» **Data for this exercise**:
-- -- --
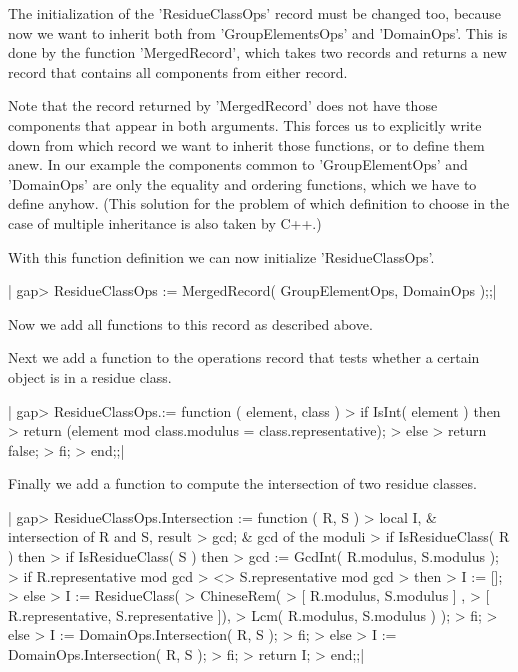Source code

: The  initialization of the  'ResidueClassOps' record must be changed too,
because now   we  want  to   inherit  both  from  'GroupElementsOps'  and
'DomainOps'.  This is  done by the function 'MergedRecord',  which  takes
two records and  returns a new record  that contains all components  from
either record.

Note  that the  record returned  by  'MergedRecord' does not  have  those
components that appear in both arguments.  This forces  us  to explicitly
write down from which  record we  want to inherit those functions, or  to
define   them   anew.    In  our  example   the   components   common  to
'GroupElementOps'  and 'DomainOps' are  only  the  equality and  ordering
functions, which  we  have  to  define  anyhow.   (This  solution for the
problem of which definition to choose in the case of multiple inheritance
is also taken by C++.)

With this function definition we can now initialize 'ResidueClassOps'.

|    gap> ResidueClassOps := MergedRecord( GroupElementOps, DomainOps );;|

Now we add all functions to this record as described above.

Next  we add a  function  to the operations record  that tests  whether a
certain object is in a residue class.

|    gap> ResidueClassOps.\in := function ( element, class )
    >     if IsInt( element )  then
    >         return (element mod class.modulus = class.representative);
    >     else
    >         return false;
    >     fi;
    > end;;|

Finally we add   a function to  compute  the intersection of two  residue
classes.

|    gap> ResidueClassOps.Intersection := function ( R, S )
    >     local   I,          & intersection of R and S, result
    >             gcd;        & gcd of the moduli
    >     if IsResidueClass( R )  then
    >         if IsResidueClass( S )  then
    >             gcd := GcdInt( R.modulus, S.modulus );
    >             if     R.representative mod gcd
    >                 <> S.representative mod gcd
    >             then
    >                 I := [];
    >             else
    >                 I := ResidueClass(
    >                         ChineseRem(
    >                             [ R.modulus,        S.modulus ] ,
    >                             [ R.representative, S.representative ]),
    >                         Lcm(  R.modulus,        S.modulus ) );
    >             fi;
    >         else
    >             I := DomainOps.Intersection( R, S );
    >         fi;
    >     else
    >         I := DomainOps.Intersection( R, S );
    >     fi;
    >     return I;
    > end;;|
-- -- --
» **What you have to do**: Look through the records and gather each line with the word "those".

» **Worked solution**:
Note  that the  record returned  by  'MergedRecord' does not  have  those
write down from which  record we  want to inherit those functions, or  to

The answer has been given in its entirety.